A. M. Ilias Basha, K. B. Vijayamohan Reddy, Prasad Divvela
BACKGROUND
Orthopaedic surgeons often encounter diaphyseal femur fractures, because these fracture most often result from high-energy trauma, one must have high index of suspicion for complications. Currently surgery is indicated for most femur fractures because of high rate of union, low rate of complications and advantage of early stabilization which decreases the morbidity and mortality rate in patients. The main stay of the treatment has been reamed interlocking intramedullary nailing, one of the frequently performed procedure for diaphyseal fracture of femur.
MATERIALS AND METHODS
We studied a total of 40 patients of fracture shaft of femur admitted in the Orthopaedic Department of Government General Hospital, Kurnool, treated with reamed femur intramedullary interlocking nailing. The common age group was ranging from 20 to 71 yrs. with average age group of 36 yrs. 32 patients were males, 8 were females. 26 patients had closed fracture, 10 had Gustillo Anderson Grade I compound and 4 had Grade II compound fracture.
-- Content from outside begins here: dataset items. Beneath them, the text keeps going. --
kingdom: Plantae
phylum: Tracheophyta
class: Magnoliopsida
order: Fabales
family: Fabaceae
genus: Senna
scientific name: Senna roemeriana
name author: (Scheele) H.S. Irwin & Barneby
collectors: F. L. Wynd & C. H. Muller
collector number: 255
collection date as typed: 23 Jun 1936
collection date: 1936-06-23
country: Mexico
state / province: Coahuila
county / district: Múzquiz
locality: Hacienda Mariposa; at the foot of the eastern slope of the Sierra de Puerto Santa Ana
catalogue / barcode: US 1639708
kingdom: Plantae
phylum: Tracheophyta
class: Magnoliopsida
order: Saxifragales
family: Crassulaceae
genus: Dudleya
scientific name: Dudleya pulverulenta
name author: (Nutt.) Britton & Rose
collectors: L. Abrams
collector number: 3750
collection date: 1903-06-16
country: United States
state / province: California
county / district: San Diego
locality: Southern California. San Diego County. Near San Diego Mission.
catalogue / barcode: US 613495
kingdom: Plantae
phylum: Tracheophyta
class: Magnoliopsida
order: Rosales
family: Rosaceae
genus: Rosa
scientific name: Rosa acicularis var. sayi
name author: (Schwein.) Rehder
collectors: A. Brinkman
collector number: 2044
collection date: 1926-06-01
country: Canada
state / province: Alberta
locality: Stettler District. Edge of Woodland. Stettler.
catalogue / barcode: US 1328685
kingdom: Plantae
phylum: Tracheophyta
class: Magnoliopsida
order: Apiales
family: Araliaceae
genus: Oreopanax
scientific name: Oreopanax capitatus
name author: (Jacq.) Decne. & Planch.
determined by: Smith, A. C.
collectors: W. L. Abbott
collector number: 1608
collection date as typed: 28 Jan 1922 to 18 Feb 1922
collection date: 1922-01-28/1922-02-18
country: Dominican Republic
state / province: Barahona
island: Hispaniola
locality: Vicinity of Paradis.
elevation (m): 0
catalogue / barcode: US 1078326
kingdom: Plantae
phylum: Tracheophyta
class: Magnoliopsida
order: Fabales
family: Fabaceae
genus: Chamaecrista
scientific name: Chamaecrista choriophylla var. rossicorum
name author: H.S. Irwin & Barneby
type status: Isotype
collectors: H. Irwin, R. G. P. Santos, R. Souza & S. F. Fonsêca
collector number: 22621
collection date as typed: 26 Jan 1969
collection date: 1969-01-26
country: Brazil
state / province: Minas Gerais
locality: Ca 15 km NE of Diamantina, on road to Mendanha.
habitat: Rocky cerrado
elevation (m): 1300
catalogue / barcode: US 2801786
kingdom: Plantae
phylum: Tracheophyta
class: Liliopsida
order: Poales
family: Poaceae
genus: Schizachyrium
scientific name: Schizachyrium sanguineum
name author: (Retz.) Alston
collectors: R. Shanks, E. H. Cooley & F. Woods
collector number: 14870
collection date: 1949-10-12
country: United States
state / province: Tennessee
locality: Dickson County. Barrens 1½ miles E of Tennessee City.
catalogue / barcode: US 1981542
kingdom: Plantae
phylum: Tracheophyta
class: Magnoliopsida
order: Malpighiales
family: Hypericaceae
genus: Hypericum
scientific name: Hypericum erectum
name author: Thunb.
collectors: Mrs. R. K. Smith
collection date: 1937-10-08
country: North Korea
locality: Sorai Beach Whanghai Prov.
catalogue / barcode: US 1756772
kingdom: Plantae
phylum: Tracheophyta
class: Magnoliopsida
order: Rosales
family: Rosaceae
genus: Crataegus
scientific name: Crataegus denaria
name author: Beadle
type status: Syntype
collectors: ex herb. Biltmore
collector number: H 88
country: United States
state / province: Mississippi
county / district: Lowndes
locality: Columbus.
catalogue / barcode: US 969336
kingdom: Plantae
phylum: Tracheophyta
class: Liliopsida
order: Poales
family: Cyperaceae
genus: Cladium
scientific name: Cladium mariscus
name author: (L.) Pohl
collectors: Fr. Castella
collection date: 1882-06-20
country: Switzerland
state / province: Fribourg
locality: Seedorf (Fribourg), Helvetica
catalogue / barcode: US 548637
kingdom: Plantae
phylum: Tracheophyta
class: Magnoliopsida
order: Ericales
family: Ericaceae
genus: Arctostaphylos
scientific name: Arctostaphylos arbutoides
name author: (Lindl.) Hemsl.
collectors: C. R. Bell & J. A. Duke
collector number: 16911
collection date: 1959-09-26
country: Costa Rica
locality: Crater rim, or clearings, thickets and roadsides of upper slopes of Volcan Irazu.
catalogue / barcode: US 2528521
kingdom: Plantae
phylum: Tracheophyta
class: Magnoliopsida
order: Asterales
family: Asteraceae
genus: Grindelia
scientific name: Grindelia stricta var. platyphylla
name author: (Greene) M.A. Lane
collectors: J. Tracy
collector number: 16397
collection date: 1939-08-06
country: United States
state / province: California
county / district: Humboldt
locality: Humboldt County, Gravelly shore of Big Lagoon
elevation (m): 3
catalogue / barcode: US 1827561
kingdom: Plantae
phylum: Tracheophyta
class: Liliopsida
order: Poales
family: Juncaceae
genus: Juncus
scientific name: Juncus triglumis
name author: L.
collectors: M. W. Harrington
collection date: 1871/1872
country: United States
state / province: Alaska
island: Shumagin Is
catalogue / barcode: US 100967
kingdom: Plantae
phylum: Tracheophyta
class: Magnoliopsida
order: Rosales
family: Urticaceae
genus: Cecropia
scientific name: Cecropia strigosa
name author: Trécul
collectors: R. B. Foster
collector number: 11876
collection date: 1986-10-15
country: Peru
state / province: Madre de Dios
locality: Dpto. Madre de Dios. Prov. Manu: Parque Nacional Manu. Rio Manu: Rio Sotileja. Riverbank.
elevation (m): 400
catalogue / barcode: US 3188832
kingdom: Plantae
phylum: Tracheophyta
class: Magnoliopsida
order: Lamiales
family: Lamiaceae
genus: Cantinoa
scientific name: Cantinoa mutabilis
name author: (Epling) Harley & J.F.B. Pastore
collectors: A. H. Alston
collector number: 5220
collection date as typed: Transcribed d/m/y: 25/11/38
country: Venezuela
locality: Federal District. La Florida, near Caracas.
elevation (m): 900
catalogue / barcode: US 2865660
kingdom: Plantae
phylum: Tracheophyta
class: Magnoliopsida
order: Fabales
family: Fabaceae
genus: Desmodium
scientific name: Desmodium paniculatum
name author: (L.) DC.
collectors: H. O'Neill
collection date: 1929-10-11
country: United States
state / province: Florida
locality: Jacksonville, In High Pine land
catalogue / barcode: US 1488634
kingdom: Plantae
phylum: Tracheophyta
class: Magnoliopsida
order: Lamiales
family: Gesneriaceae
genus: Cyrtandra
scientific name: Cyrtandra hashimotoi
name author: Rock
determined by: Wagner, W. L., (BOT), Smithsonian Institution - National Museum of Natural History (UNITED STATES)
In 22 patients fracture was at M/3rd, in 10 patients it was at L/3rd level and in 8 patients it was at U/3rd level. 4 patients were operated by open interlocking nail and other 36 by closed technique using C-arm.
RESULTS
Injury surgery interval was 6.20 days on an average. Mean time for union was more in patients treated by open procedure (20 weeks) as compared to closed technique (18.35 weeks). We found 2 patients developed superficial infection, which healed completely and 2 had deep infection with nonunion. In our series of 40 patients, 24 patients had excellent results, 12 patients had good results, 2 fair results and 2 poor results, and functional evaluation was done using Thoresen et al classification system.
CONCLUSION
nterlocking intramedullary nailing is a very effective and successful method of definitive treatment in most types of fractures of the shaft of the femur. It is effective in controlling rotational and longitudinal forces that act across the fracture site. Interlocking nail provides strong fixation, rotational stability and earliest return to functional status, as the rate of healing is good with this method. It allows early weight bearing and reduced rehabilitation.